The development of atherosclerotic lesions in the aortas was associated with hypercholesterolemia, duration of hypercholesterolemia, increase in the nonactivated WBC-CL and alteration of the aortic-CL. These observations are consistent with previous reports (1,2,4,19,26,28). The increases in non-activated WBC-CL suggest an increase in the levels of ROS that may induce endothelial injury (31), modulation of cell adhesion molecules (32,33), expression of chemotactic protein 1 (34) and activation of matrix metalloproteinases (35) that are involved in the genesis of atherosclerosis. Hypercholesterolemia increases the serum levels of asymmetrical dimethyl arginine (36), an inhibitor of nitric oxide (NO) synthesis (37), resulting in decreased production of NO. ROS produced by hypercholesterolemia (2,4) would also destroy NO. Thus, the reduction in NO could induce atherogenesis. NO reduces the development of atherosclerosis (38,39). The extent of atherosclerosis not only depends on the level of serum cholesterol, but also on the duration of hypercholesterolemia. The greater extent of atherosclerosis with longer duration compared to shorter duration of hypercholesterolemia could be due to increased exposure to ROS, which are involved in hypercholesterolemic atherosclerosis (1,2,4). The duration of hypercholesterolemia-dependent extent of atherosclerosis has been reported previously (28).
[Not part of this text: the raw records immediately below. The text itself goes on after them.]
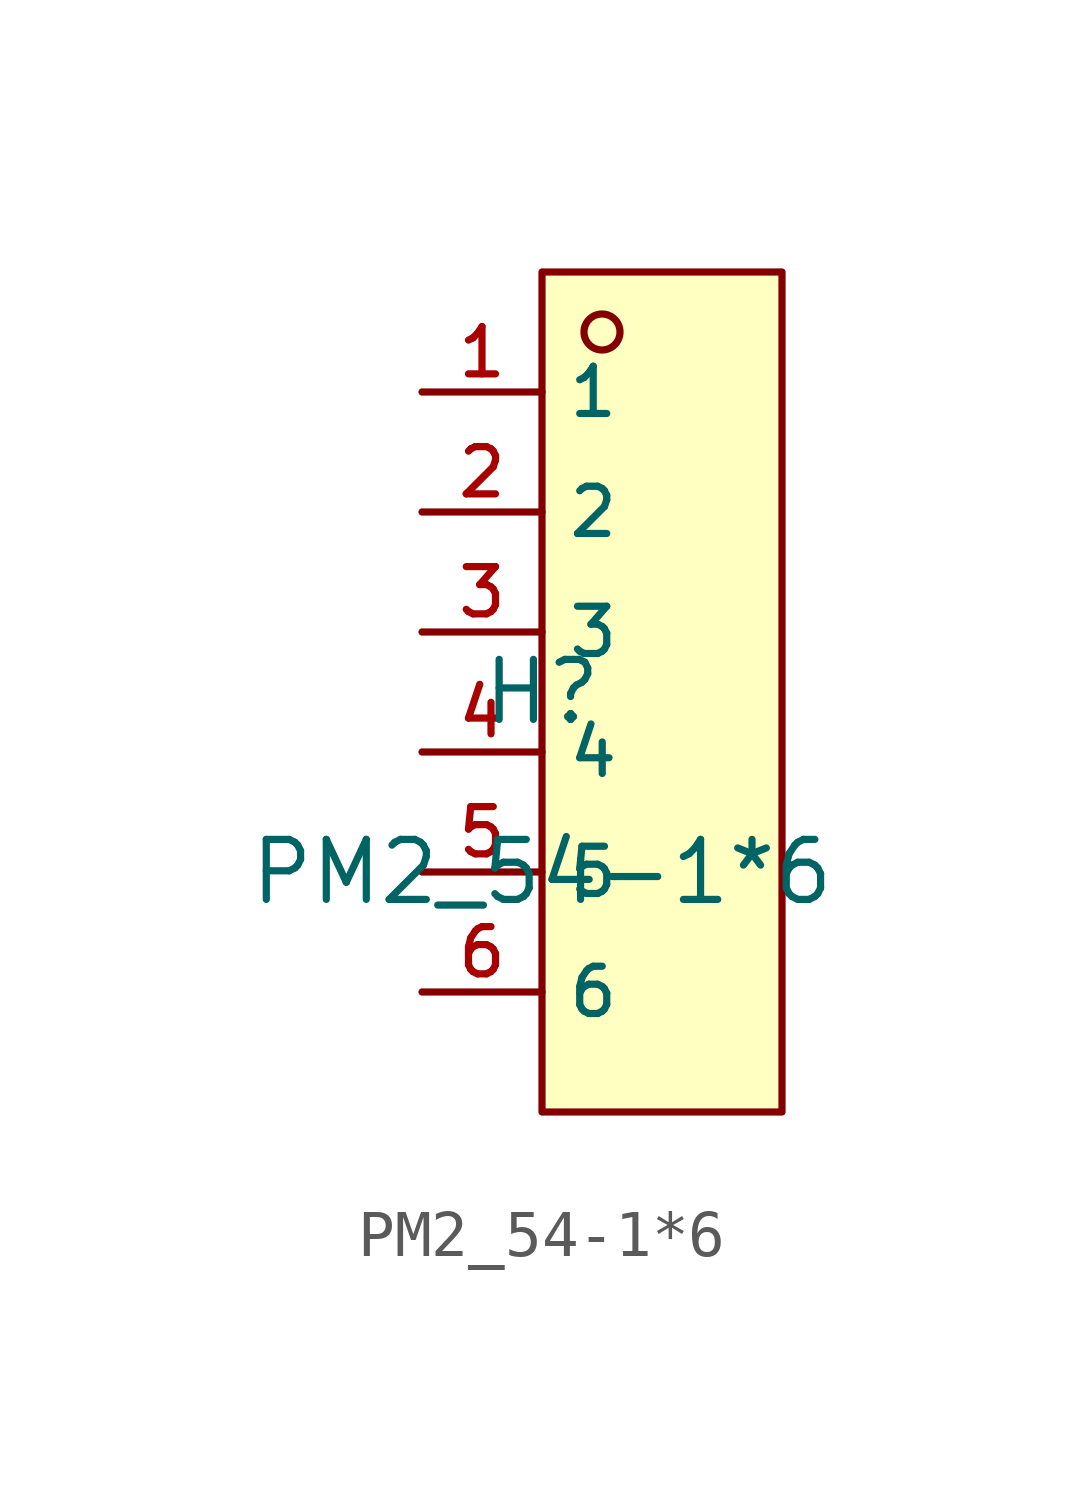
<source format=kicad_sym>
(kicad_symbol_lib
  (version 20210201)
  (generator TousstNicolas/JLC2KiCad_lib)
  (symbol "PM2_54-1*6"
    (property "Reference" "H"
      (at 0 1.27 0)
      (effects (font (size 1.27 1.27))))
    (property "Value" "PM2_54-1*6"
      (at 0 -2.54 0)
      (effects (font (size 1.27 1.27))))
    (symbol "PM2_54-1*6_0_1"
      (pin unspecified line (at -2.54 -5.08 0) (length 2.54) (name "6" (effects (font (size 1 1)))) (number "6" (effects (font (size 1 1)))))
      (pin unspecified line (at -2.54 -2.54 0) (length 2.54) (name "5" (effects (font (size 1 1)))) (number "5" (effects (font (size 1 1)))))
      (pin unspecified line (at -2.54 -0.0 0) (length 2.54) (name "4" (effects (font (size 1 1)))) (number "4" (effects (font (size 1 1)))))
      (pin unspecified line (at -2.54 2.54 0) (length 2.54) (name "3" (effects (font (size 1 1)))) (number "3" (effects (font (size 1 1)))))
      (pin unspecified line (at -2.54 5.08 0) (length 2.54) (name "2" (effects (font (size 1 1)))) (number "2" (effects (font (size 1 1)))))
      (pin unspecified line (at -2.54 7.62 0) (length 2.54) (name "1" (effects (font (size 1 1)))) (number "1" (effects (font (size 1 1)))))
      (circle (center 1.27 8.89) (radius 0.381) (stroke (width 0) (type default) (color 0 0 0 0)) (fill (type background)))
      (rectangle (start 0.0 10.16) (end 5.08 -7.62) (stroke (width 0) (type default) (color 0 0 0 0)) (fill (type background))))))
</source>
Vitamin E did not reduce the progression of hypercholesterolemic atherosclerosis in the present study. Similar observations were made by other investigators (11,16,18). Vitamin E supplementation in humans did not reduce the progression of common carotid artery intima-media thickness (16). Salonen et al (11) showed that vitamin E alone did not – but in combination with vitamin C did – reduce the progression of carotid artery atherosclerosis in men. Vitamin E did not inhibit the progression of atherosclerosis in apolipoprotein E-deficient mice (18). In a study performed by Lonn et al (25), vitamin E was found to have a neutral effect on atherosclerotic progression in the carotid artery. Cyrus et al (17) reported a reduction in the progression of atherosclerosis in the aortas of LDL receptor-deficient mice with established vascular lesions. The controversial effects of vitamin E on progression of atherosclerosis may be due to the various reasons stated in the introduction.
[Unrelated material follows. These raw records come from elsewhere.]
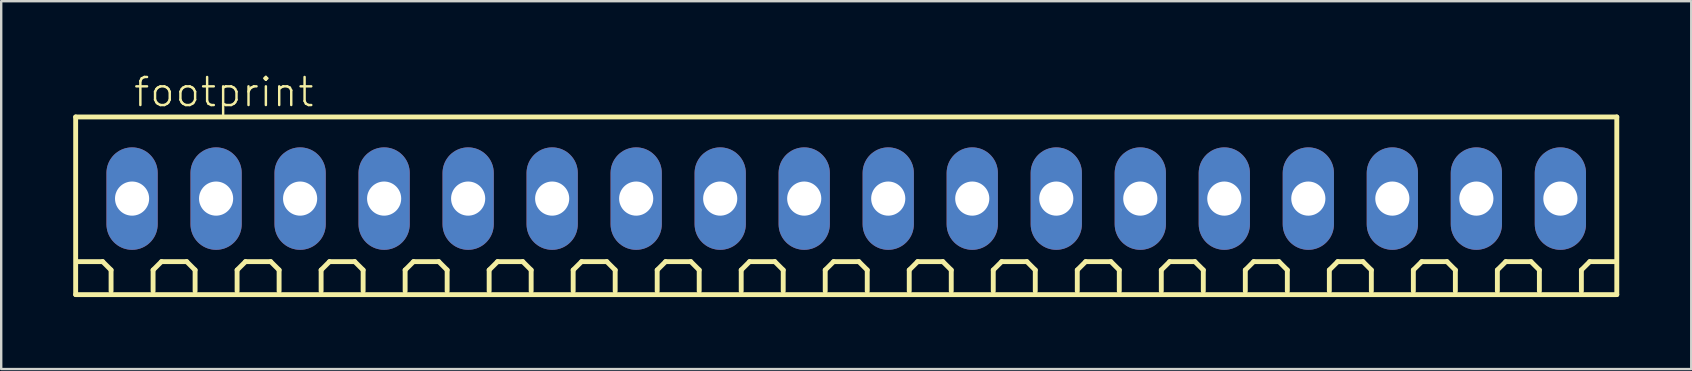
<source format=kicad_pcb>
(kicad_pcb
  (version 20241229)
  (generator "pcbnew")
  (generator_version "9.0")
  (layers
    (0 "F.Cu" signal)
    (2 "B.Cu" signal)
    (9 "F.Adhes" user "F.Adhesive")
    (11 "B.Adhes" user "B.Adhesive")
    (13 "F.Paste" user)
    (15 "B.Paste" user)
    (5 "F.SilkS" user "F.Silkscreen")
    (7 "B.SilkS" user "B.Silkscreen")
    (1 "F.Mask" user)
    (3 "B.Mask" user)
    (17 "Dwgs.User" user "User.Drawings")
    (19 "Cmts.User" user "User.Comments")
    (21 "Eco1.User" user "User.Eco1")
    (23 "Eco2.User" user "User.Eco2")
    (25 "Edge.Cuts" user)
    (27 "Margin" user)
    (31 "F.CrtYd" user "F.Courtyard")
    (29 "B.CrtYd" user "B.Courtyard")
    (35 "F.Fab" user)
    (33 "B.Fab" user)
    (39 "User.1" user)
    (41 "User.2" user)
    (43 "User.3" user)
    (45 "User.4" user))
  (footprint "footprint"
    (layer "F.Cu")
    (at 32.202 5.223)
    (property "Reference" "footprint" (at -29.75 -3.75 0) (layer "F.SilkS") (effects (font (size 1.168 1.168) (thickness 0.102)) (justify left bottom)))
    (fp_line (start -32.1 -3.4) (end 32.1 -3.4) (stroke (width 0.203) (type solid)) (layer "F.SilkS"))
    (fp_line (start -32.1 4) (end -32.1 -3.4) (stroke (width 0.203) (type solid)) (layer "F.SilkS"))
    (fp_line (start -30.975 2.625) (end -32.025 2.625) (stroke (width 0.203) (type solid)) (layer "F.SilkS"))
    (fp_line (start -30.625 2.975) (end -30.975 2.625) (stroke (width 0.203) (type solid)) (layer "F.SilkS"))
    (fp_line (start -30.625 3.85) (end -30.625 2.975) (stroke (width 0.203) (type solid)) (layer "F.SilkS"))
    (fp_line (start -28.875 2.975) (end -28.525 2.625) (stroke (width 0.203) (type solid)) (layer "F.SilkS"))
    (fp_line (start -28.875 3.85) (end -28.875 2.975) (stroke (width 0.203) (type solid)) (layer "F.SilkS"))
    (fp_line (start -28.525 2.625) (end -27.475 2.625) (stroke (width 0.203) (type solid)) (layer "F.SilkS"))
    (fp_line (start -27.475 2.625) (end -27.125 2.975) (stroke (width 0.203) (type solid)) (layer "F.SilkS"))
    (fp_line (start -27.125 2.975) (end -27.125 3.85) (stroke (width 0.203) (type solid)) (layer "F.SilkS"))
    (fp_line (start -25.375 2.975) (end -25.025 2.625) (stroke (width 0.203) (type solid)) (layer "F.SilkS"))
    (fp_line (start -25.375 3.85) (end -25.375 2.975) (stroke (width 0.203) (type solid)) (layer "F.SilkS"))
    (fp_line (start -25.025 2.625) (end -23.975 2.625) (stroke (width 0.203) (type solid)) (layer "F.SilkS"))
    (fp_line (start -23.975 2.625) (end -23.625 2.975) (stroke (width 0.203) (type solid)) (layer "F.SilkS"))
    (fp_line (start -23.625 2.975) (end -23.625 3.85) (stroke (width 0.203) (type solid)) (layer "F.SilkS"))
    (fp_line (start -21.875 2.975) (end -21.525 2.625) (stroke (width 0.203) (type solid)) (layer "F.SilkS"))
    (fp_line (start -21.875 3.85) (end -21.875 2.975) (stroke (width 0.203) (type solid)) (layer "F.SilkS"))
    (fp_line (start -21.525 2.625) (end -20.475 2.625) (stroke (width 0.203) (type solid)) (layer "F.SilkS"))
    (fp_line (start -20.475 2.625) (end -20.125 2.975) (stroke (width 0.203) (type solid)) (layer "F.SilkS"))
    (fp_line (start -20.125 2.975) (end -20.125 3.85) (stroke (width 0.203) (type solid)) (layer "F.SilkS"))
    (fp_line (start -18.375 2.975) (end -18.025 2.625) (stroke (width 0.203) (type solid)) (layer "F.SilkS"))
    (fp_line (start -18.375 3.85) (end -18.375 2.975) (stroke (width 0.203) (type solid)) (layer "F.SilkS"))
    (fp_line (start -18.025 2.625) (end -16.975 2.625) (stroke (width 0.203) (type solid)) (layer "F.SilkS"))
    (fp_line (start -16.975 2.625) (end -16.625 2.975) (stroke (width 0.203) (type solid)) (layer "F.SilkS"))
    (fp_line (start -16.625 2.975) (end -16.625 3.85) (stroke (width 0.203) (type solid)) (layer "F.SilkS"))
    (fp_line (start -14.875 2.975) (end -14.525 2.625) (stroke (width 0.203) (type solid)) (layer "F.SilkS"))
    (fp_line (start -14.875 3.85) (end -14.875 2.975) (stroke (width 0.203) (type solid)) (layer "F.SilkS"))
    (fp_line (start -14.525 2.625) (end -13.475 2.625) (stroke (width 0.203) (type solid)) (layer "F.SilkS"))
    (fp_line (start -13.475 2.625) (end -13.125 2.975) (stroke (width 0.203) (type solid)) (layer "F.SilkS"))
    (fp_line (start -13.125 2.975) (end -13.125 3.85) (stroke (width 0.203) (type solid)) (layer "F.SilkS"))
    (fp_line (start -11.375 2.975) (end -11.025 2.625) (stroke (width 0.203) (type solid)) (layer "F.SilkS"))
    (fp_line (start -11.375 3.85) (end -11.375 2.975) (stroke (width 0.203) (type solid)) (layer "F.SilkS"))
    (fp_line (start -11.025 2.625) (end -9.975 2.625) (stroke (width 0.203) (type solid)) (layer "F.SilkS"))
    (fp_line (start -9.975 2.625) (end -9.625 2.975) (stroke (width 0.203) (type solid)) (layer "F.SilkS"))
    (fp_line (start -9.625 2.975) (end -9.625 3.85) (stroke (width 0.203) (type solid)) (layer "F.SilkS"))
    (fp_line (start -7.875 2.975) (end -7.525 2.625) (stroke (width 0.203) (type solid)) (layer "F.SilkS"))
    (fp_line (start -7.875 3.85) (end -7.875 2.975) (stroke (width 0.203) (type solid)) (layer "F.SilkS"))
    (fp_line (start -7.525 2.625) (end -6.475 2.625) (stroke (width 0.203) (type solid)) (layer "F.SilkS"))
    (fp_line (start -6.475 2.625) (end -6.125 2.975) (stroke (width 0.203) (type solid)) (layer "F.SilkS"))
    (fp_line (start -6.125 2.975) (end -6.125 3.85) (stroke (width 0.203) (type solid)) (layer "F.SilkS"))
    (fp_line (start -4.375 2.975) (end -4.025 2.625) (stroke (width 0.203) (type solid)) (layer "F.SilkS"))
    (fp_line (start -4.375 3.85) (end -4.375 2.975) (stroke (width 0.203) (type solid)) (layer "F.SilkS"))
    (fp_line (start -4.025 2.625) (end -2.975 2.625) (stroke (width 0.203) (type solid)) (layer "F.SilkS"))
    (fp_line (start -2.975 2.625) (end -2.625 2.975) (stroke (width 0.203) (type solid)) (layer "F.SilkS"))
    (fp_line (start -2.625 2.975) (end -2.625 3.85) (stroke (width 0.203) (type solid)) (layer "F.SilkS"))
    (fp_line (start -0.875 2.975) (end -0.525 2.625) (stroke (width 0.203) (type solid)) (layer "F.SilkS"))
    (fp_line (start -0.875 3.85) (end -0.875 2.975) (stroke (width 0.203) (type solid)) (layer "F.SilkS"))
    (fp_line (start -0.525 2.625) (end 0.525 2.625) (stroke (width 0.203) (type solid)) (layer "F.SilkS"))
    (fp_line (start 0.525 2.625) (end 0.875 2.975) (stroke (width 0.203) (type solid)) (layer "F.SilkS"))
    (fp_line (start 0.875 2.975) (end 0.875 3.85) (stroke (width 0.203) (type solid)) (layer "F.SilkS"))
    (fp_line (start 2.625 2.975) (end 2.975 2.625) (stroke (width 0.203) (type solid)) (layer "F.SilkS"))
    (fp_line (start 2.625 3.85) (end 2.625 2.975) (stroke (width 0.203) (type solid)) (layer "F.SilkS"))
    (fp_line (start 2.975 2.625) (end 4.025 2.625) (stroke (width 0.203) (type solid)) (layer "F.SilkS"))
    (fp_line (start 4.025 2.625) (end 4.375 2.975) (stroke (width 0.203) (type solid)) (layer "F.SilkS"))
    (fp_line (start 4.375 2.975) (end 4.375 3.85) (stroke (width 0.203) (type solid)) (layer "F.SilkS"))
    (fp_line (start 6.125 2.975) (end 6.475 2.625) (stroke (width 0.203) (type solid)) (layer "F.SilkS"))
    (fp_line (start 6.125 3.85) (end 6.125 2.975) (stroke (width 0.203) (type solid)) (layer "F.SilkS"))
    (fp_line (start 6.475 2.625) (end 7.525 2.625) (stroke (width 0.203) (type solid)) (layer "F.SilkS"))
    (fp_line (start 7.525 2.625) (end 7.875 2.975) (stroke (width 0.203) (type solid)) (layer "F.SilkS"))
    (fp_line (start 7.875 2.975) (end 7.875 3.85) (stroke (width 0.203) (type solid)) (layer "F.SilkS"))
    (fp_line (start 9.625 2.975) (end 9.975 2.625) (stroke (width 0.203) (type solid)) (layer "F.SilkS"))
    (fp_line (start 9.625 3.85) (end 9.625 2.975) (stroke (width 0.203) (type solid)) (layer "F.SilkS"))
    (fp_line (start 9.975 2.625) (end 11.025 2.625) (stroke (width 0.203) (type solid)) (layer "F.SilkS"))
    (fp_line (start 11.025 2.625) (end 11.375 2.975) (stroke (width 0.203) (type solid)) (layer "F.SilkS"))
    (fp_line (start 11.375 2.975) (end 11.375 3.85) (stroke (width 0.203) (type solid)) (layer "F.SilkS"))
    (fp_line (start 13.125 2.975) (end 13.475 2.625) (stroke (width 0.203) (type solid)) (layer "F.SilkS"))
    (fp_line (start 13.125 3.85) (end 13.125 2.975) (stroke (width 0.203) (type solid)) (layer "F.SilkS"))
    (fp_line (start 13.475 2.625) (end 14.525 2.625) (stroke (width 0.203) (type solid)) (layer "F.SilkS"))
    (fp_line (start 14.525 2.625) (end 14.875 2.975) (stroke (width 0.203) (type solid)) (layer "F.SilkS"))
    (fp_line (start 14.875 2.975) (end 14.875 3.85) (stroke (width 0.203) (type solid)) (layer "F.SilkS"))
    (fp_line (start 16.625 2.975) (end 16.975 2.625) (stroke (width 0.203) (type solid)) (layer "F.SilkS"))
    (fp_line (start 16.625 3.85) (end 16.625 2.975) (stroke (width 0.203) (type solid)) (layer "F.SilkS"))
    (fp_line (start 16.975 2.625) (end 18.025 2.625) (stroke (width 0.203) (type solid)) (layer "F.SilkS"))
    (fp_line (start 18.025 2.625) (end 18.375 2.975) (stroke (width 0.203) (type solid)) (layer "F.SilkS"))
    (fp_line (start 18.375 2.975) (end 18.375 3.85) (stroke (width 0.203) (type solid)) (layer "F.SilkS"))
    (fp_line (start 20.125 2.975) (end 20.475 2.625) (stroke (width 0.203) (type solid)) (layer "F.SilkS"))
    (fp_line (start 20.125 3.85) (end 20.125 2.975) (stroke (width 0.203) (type solid)) (layer "F.SilkS"))
    (fp_line (start 20.475 2.625) (end 21.525 2.625) (stroke (width 0.203) (type solid)) (layer "F.SilkS"))
    (fp_line (start 21.525 2.625) (end 21.875 2.975) (stroke (width 0.203) (type solid)) (layer "F.SilkS"))
    (fp_line (start 21.875 2.975) (end 21.875 3.85) (stroke (width 0.203) (type solid)) (layer "F.SilkS"))
    (fp_line (start 23.625 2.975) (end 23.975 2.625) (stroke (width 0.203) (type solid)) (layer "F.SilkS"))
    (fp_line (start 23.625 3.85) (end 23.625 2.975) (stroke (width 0.203) (type solid)) (layer "F.SilkS"))
    (fp_line (start 23.975 2.625) (end 25.025 2.625) (stroke (width 0.203) (type solid)) (layer "F.SilkS"))
    (fp_line (start 25.025 2.625) (end 25.375 2.975) (stroke (width 0.203) (type solid)) (layer "F.SilkS"))
    (fp_line (start 25.375 2.975) (end 25.375 3.85) (stroke (width 0.203) (type solid)) (layer "F.SilkS"))
    (fp_line (start 27.125 2.975) (end 27.475 2.625) (stroke (width 0.203) (type solid)) (layer "F.SilkS"))
    (fp_line (start 27.125 3.85) (end 27.125 2.975) (stroke (width 0.203) (type solid)) (layer "F.SilkS"))
    (fp_line (start 27.475 2.625) (end 28.525 2.625) (stroke (width 0.203) (type solid)) (layer "F.SilkS"))
    (fp_line (start 28.525 2.625) (end 28.875 2.975) (stroke (width 0.203) (type solid)) (layer "F.SilkS"))
    (fp_line (start 28.875 2.975) (end 28.875 3.85) (stroke (width 0.203) (type solid)) (layer "F.SilkS"))
    (fp_line (start 30.625 2.975) (end 30.975 2.625) (stroke (width 0.203) (type solid)) (layer "F.SilkS"))
    (fp_line (start 30.625 3.85) (end 30.625 2.975) (stroke (width 0.203) (type solid)) (layer "F.SilkS"))
    (fp_line (start 30.975 2.625) (end 32.025 2.625) (stroke (width 0.203) (type solid)) (layer "F.SilkS"))
    (fp_line (start 32.1 -3.4) (end 32.1 4) (stroke (width 0.203) (type solid)) (layer "F.SilkS"))
    (fp_line (start 32.1 4) (end -32.1 4) (stroke (width 0.203) (type solid)) (layer "F.SilkS"))
    (pad "1" thru_hole oval (at -29.75 0 90) (size 4.267 2.134) (drill 1.422) (layers "*.Cu" "*.Mask"))
    (pad "2" thru_hole oval (at -26.25 0 90) (size 4.267 2.134) (drill 1.422) (layers "*.Cu" "*.Mask"))
    (pad "3" thru_hole oval (at -22.75 0 90) (size 4.267 2.134) (drill 1.422) (layers "*.Cu" "*.Mask"))
    (pad "4" thru_hole oval (at -19.25 0 90) (size 4.267 2.134) (drill 1.422) (layers "*.Cu" "*.Mask"))
    (pad "5" thru_hole oval (at -15.75 0 90) (size 4.267 2.134) (drill 1.422) (layers "*.Cu" "*.Mask"))
    (pad "6" thru_hole oval (at -12.25 0 90) (size 4.267 2.134) (drill 1.422) (layers "*.Cu" "*.Mask"))
    (pad "7" thru_hole oval (at -8.75 0 90) (size 4.267 2.134) (drill 1.422) (layers "*.Cu" "*.Mask"))
    (pad "8" thru_hole oval (at -5.25 0 90) (size 4.267 2.134) (drill 1.422) (layers "*.Cu" "*.Mask"))
    (pad "9" thru_hole oval (at -1.75 0 90) (size 4.267 2.134) (drill 1.422) (layers "*.Cu" "*.Mask"))
    (pad "10" thru_hole oval (at 1.75 0 90) (size 4.267 2.134) (drill 1.422) (layers "*.Cu" "*.Mask"))
    (pad "11" thru_hole oval (at 5.25 0 90) (size 4.267 2.134) (drill 1.422) (layers "*.Cu" "*.Mask"))
    (pad "12" thru_hole oval (at 8.75 0 90) (size 4.267 2.134) (drill 1.422) (layers "*.Cu" "*.Mask"))
    (pad "13" thru_hole oval (at 12.25 0 90) (size 4.267 2.134) (drill 1.422) (layers "*.Cu" "*.Mask"))
    (pad "14" thru_hole oval (at 15.75 0 90) (size 4.267 2.134) (drill 1.422) (layers "*.Cu" "*.Mask"))
    (pad "15" thru_hole oval (at 19.25 0 90) (size 4.267 2.134) (drill 1.422) (layers "*.Cu" "*.Mask"))
    (pad "16" thru_hole oval (at 22.75 0 90) (size 4.267 2.134) (drill 1.422) (layers "*.Cu" "*.Mask"))
    (pad "17" thru_hole oval (at 26.25 0 90) (size 4.267 2.134) (drill 1.422) (layers "*.Cu" "*.Mask"))
    (pad "18" thru_hole oval (at 29.75 0 90) (size 4.267 2.134) (drill 1.422) (layers "*.Cu" "*.Mask")))
  (gr_rect
    (start -3 -3)
    (end 67.403 12.325)
    (stroke (width 0.1) (type default))
    (fill no)
    (layer "Edge.Cuts")))
</source>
The ineffectiveness of vitamin E in slowing the progression of atherosclerosis may be due to the conversion of alpha (α)-tocopherol to the α-tocopheroxyl radical, which is pro-oxidant (40,41). The tocopheroxyl radical is rapidly reduced by vitamin C to regenerate α-tocopherol (42). The possibility exists that vitamin C levels in the tissue are low; hence, pro-oxidant vitamin E radicals are elevated. Adverse effects of vitamin E on the antioxidant enzymes may also play a role in the ineffectiveness of vitamin E in slowing the progression of atherosclerosis. It decreases GSH-Px, increases catalase and has no effect on the SOD content of the aorta (30). Vitamin E did not slow the progression of hypercholesterolemic atherosclerosis.

CONCLUSION

Atherosclerosis is associated with hyperlipidemia and increased oxidative stress. The ineffectiveness of vitamin E in slowing the progression of atherosclerosis was associated with the ineffectiveness of vitamin E in reducing serum lipids and oxidative stress.

Acknowledgments

This work was supported by a grant from the Heart and Stroke Foundation of Saskatchewan. The technical assistance of Ms Barbara Raney and Mr PK Chattopadhyay in the present study is highly appreciated.